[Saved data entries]

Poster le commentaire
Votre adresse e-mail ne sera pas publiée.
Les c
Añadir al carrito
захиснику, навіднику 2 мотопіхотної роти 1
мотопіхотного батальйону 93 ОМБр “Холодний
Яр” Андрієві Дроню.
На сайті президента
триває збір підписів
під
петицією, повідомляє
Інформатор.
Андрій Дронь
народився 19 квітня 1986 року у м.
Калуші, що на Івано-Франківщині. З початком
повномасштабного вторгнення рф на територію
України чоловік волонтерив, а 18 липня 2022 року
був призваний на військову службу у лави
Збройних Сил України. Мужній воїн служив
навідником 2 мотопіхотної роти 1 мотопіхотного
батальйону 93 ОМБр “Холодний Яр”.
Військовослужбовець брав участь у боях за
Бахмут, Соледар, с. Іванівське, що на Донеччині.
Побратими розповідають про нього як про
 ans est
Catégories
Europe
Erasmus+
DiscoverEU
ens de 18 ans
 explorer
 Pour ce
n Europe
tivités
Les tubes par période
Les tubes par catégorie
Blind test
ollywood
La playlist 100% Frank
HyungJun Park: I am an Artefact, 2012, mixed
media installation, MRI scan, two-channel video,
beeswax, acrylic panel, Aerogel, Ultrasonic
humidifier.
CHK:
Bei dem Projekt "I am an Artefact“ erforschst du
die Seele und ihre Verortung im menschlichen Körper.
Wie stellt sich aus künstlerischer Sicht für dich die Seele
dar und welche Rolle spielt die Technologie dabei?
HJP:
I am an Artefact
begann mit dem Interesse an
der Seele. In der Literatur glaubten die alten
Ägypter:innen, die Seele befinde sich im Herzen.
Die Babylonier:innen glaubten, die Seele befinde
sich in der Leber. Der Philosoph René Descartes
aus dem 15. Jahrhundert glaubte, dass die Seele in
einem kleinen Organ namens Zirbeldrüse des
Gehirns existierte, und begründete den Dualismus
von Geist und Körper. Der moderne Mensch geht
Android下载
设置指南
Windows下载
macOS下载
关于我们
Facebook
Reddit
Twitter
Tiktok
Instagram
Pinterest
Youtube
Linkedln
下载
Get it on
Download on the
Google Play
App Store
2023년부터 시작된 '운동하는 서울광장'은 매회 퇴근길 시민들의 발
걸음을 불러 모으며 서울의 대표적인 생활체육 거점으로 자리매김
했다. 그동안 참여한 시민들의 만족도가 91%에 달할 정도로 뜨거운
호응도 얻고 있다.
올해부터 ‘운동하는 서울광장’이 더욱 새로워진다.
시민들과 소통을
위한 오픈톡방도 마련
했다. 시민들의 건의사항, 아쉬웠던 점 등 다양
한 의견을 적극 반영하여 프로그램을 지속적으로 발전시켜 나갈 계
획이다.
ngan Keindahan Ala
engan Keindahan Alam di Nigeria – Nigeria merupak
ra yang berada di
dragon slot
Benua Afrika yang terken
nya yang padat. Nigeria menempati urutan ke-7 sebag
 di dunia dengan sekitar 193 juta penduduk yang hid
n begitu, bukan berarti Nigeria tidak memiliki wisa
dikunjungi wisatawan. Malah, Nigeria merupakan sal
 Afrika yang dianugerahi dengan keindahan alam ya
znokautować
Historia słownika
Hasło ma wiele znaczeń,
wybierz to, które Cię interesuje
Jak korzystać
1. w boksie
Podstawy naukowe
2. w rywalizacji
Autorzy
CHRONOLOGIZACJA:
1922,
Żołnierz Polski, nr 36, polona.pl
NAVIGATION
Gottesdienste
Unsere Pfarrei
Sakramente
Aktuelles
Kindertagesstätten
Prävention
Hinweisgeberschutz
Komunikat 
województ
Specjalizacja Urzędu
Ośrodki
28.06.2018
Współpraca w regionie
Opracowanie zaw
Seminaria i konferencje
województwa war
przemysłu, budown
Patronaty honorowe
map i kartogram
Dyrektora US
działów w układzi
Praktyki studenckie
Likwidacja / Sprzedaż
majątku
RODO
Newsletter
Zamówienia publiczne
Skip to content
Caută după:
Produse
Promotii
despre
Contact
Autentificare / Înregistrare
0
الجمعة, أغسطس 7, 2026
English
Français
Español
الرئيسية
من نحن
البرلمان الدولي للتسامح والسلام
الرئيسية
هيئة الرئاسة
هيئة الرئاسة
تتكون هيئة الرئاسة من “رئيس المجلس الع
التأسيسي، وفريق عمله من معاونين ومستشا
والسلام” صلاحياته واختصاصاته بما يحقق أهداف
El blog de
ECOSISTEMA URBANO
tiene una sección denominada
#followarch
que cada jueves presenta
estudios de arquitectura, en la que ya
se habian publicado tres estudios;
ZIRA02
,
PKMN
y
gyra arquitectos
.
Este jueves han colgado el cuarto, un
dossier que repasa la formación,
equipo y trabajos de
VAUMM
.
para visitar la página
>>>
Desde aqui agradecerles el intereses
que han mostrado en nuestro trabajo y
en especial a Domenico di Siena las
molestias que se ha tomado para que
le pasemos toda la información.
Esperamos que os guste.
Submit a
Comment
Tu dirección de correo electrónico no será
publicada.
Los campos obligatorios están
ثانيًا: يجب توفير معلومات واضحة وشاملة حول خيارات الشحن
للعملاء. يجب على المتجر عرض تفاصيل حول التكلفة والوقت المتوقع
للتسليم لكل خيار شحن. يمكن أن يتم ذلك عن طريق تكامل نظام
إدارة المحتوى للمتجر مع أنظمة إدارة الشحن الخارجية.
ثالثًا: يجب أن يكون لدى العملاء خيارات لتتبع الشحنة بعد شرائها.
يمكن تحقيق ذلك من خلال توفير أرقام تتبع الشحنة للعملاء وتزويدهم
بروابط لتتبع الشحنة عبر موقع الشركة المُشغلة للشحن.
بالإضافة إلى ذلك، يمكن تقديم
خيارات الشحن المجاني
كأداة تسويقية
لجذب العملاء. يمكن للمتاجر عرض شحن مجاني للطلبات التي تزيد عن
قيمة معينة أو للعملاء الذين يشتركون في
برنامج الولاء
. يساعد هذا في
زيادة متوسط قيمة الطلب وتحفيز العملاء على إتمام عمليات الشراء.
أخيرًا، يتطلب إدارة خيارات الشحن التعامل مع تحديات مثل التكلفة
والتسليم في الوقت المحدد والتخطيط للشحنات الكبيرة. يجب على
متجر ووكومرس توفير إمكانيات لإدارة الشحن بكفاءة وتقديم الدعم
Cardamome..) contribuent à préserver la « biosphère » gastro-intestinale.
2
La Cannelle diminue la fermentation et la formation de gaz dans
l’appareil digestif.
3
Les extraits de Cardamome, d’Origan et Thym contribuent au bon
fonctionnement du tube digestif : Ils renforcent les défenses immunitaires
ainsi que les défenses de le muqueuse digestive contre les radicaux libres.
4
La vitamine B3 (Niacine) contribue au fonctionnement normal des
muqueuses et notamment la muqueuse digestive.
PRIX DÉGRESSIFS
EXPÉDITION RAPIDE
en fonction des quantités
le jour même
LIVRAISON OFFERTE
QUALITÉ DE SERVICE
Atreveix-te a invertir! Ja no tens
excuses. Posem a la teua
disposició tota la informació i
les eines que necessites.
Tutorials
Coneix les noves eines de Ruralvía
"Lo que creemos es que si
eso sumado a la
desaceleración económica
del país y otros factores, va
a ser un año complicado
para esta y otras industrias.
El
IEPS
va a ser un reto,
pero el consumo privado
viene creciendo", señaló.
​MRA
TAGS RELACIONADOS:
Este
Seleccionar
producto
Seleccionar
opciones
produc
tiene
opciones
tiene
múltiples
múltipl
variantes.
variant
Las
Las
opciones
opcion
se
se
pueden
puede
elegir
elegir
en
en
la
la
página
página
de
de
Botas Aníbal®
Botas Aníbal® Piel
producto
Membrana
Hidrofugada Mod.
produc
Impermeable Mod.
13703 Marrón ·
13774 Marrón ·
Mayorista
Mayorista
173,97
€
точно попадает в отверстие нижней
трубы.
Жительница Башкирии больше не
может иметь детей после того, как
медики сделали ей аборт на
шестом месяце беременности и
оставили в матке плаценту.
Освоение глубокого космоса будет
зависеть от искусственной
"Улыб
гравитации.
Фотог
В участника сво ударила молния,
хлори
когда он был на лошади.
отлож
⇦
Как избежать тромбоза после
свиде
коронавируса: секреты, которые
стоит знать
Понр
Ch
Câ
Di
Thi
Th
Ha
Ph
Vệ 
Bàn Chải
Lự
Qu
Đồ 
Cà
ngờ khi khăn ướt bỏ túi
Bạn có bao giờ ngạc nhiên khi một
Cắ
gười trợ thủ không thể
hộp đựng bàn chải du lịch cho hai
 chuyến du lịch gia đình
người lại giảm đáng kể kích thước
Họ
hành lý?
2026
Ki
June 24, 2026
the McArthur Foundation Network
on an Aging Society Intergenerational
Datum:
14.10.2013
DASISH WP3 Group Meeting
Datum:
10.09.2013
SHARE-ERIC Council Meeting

* **TASK TO COMPLETE**:
Copy the listing verbatim from its first line through the line containing "Військовослужбовець брав участь у боях за", including both.

* **TASK RESULT**:
Poster le commentaire
Votre adresse e-mail ne sera pas publiée.
Les c
Añadir al carrito
захиснику, навіднику 2 мотопіхотної роти 1
мотопіхотного батальйону 93 ОМБр “Холодний
Яр” Андрієві Дроню.
На сайті президента
триває збір підписів
під
петицією, повідомляє
Інформатор.
Андрій Дронь
народився 19 квітня 1986 року у м.
Калуші, що на Івано-Франківщині. З початком
повномасштабного вторгнення рф на територію
України чоловік волонтерив, а 18 липня 2022 року
був призваний на військову службу у лави
Збройних Сил України. Мужній воїн служив
навідником 2 мотопіхотної роти 1 мотопіхотного
батальйону 93 ОМБр “Холодний Яр”.
Військовослужбовець брав участь у боях за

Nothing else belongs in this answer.